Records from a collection

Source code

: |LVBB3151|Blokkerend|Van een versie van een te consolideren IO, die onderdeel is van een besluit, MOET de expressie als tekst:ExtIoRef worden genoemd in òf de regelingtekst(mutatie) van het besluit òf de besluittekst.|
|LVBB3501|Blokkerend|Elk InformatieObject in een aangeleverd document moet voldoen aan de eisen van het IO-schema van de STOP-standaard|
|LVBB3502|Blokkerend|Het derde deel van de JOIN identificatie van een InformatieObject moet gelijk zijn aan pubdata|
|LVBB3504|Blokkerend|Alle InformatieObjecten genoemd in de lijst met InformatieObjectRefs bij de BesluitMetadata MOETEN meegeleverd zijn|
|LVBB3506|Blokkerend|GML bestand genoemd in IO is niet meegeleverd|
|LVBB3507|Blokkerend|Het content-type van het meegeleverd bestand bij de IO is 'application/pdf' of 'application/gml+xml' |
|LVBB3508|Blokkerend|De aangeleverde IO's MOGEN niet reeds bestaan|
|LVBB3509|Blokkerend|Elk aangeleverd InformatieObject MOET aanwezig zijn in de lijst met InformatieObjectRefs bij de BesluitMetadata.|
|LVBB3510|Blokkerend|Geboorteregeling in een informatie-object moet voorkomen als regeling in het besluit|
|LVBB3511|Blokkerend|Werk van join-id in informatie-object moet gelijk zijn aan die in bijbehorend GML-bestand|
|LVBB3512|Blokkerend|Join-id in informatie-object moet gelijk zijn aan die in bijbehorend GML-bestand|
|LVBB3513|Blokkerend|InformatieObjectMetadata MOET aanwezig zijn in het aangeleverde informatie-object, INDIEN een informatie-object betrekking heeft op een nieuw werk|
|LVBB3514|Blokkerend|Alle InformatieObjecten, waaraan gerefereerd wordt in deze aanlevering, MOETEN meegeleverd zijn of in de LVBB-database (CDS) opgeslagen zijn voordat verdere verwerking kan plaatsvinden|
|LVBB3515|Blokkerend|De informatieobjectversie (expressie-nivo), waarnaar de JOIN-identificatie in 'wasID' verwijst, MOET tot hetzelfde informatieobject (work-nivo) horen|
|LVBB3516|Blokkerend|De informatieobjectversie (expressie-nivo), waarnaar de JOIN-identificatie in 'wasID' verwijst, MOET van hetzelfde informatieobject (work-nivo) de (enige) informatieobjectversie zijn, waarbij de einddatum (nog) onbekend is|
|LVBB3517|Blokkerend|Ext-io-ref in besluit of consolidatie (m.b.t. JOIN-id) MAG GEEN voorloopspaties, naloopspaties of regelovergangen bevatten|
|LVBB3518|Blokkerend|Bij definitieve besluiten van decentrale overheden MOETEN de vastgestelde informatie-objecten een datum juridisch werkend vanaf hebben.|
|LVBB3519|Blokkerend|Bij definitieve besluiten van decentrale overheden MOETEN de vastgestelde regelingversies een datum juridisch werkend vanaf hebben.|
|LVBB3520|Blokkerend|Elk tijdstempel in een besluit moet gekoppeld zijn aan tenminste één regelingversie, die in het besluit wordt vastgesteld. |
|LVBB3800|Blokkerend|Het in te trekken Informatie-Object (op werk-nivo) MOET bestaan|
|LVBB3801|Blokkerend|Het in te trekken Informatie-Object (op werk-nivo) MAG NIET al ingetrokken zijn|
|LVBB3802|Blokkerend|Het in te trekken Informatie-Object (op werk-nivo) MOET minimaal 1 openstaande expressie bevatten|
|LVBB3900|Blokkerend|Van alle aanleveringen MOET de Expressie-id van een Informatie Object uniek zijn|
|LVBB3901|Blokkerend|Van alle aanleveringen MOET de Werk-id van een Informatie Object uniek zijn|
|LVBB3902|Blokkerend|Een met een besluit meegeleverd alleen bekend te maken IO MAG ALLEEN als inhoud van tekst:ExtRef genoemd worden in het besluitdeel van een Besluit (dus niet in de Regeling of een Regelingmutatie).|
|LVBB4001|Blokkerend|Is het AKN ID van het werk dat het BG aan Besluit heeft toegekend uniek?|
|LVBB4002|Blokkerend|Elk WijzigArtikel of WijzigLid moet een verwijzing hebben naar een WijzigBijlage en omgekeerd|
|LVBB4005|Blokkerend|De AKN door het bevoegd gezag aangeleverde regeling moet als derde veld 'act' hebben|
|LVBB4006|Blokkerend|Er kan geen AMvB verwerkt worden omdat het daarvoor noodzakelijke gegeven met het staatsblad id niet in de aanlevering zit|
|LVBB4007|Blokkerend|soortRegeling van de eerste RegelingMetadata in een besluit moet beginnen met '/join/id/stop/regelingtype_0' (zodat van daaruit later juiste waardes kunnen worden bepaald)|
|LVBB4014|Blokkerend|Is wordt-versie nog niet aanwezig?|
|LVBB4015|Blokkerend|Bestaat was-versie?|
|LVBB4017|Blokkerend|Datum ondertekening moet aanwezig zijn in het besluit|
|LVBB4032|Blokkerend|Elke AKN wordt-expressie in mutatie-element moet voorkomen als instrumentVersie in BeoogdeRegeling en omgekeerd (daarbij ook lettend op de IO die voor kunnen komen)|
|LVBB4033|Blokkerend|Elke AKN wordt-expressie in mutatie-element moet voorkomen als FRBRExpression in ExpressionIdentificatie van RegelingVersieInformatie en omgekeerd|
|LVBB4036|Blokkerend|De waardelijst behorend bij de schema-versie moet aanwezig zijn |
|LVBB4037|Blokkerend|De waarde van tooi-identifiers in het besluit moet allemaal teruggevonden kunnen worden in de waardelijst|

• [Description of the task] Repeat exactly, please, each line from the beginning of the data through the line with "òf de besluittekst.|" in it, and only those lines.

• [Task result]
Source code

: |LVBB3151|Blokkerend|Van een versie van een te consolideren IO, die onderdeel is van een besluit, MOET de expressie als tekst:ExtIoRef worden genoemd in òf de regelingtekst(mutatie) van het besluit òf de besluittekst.|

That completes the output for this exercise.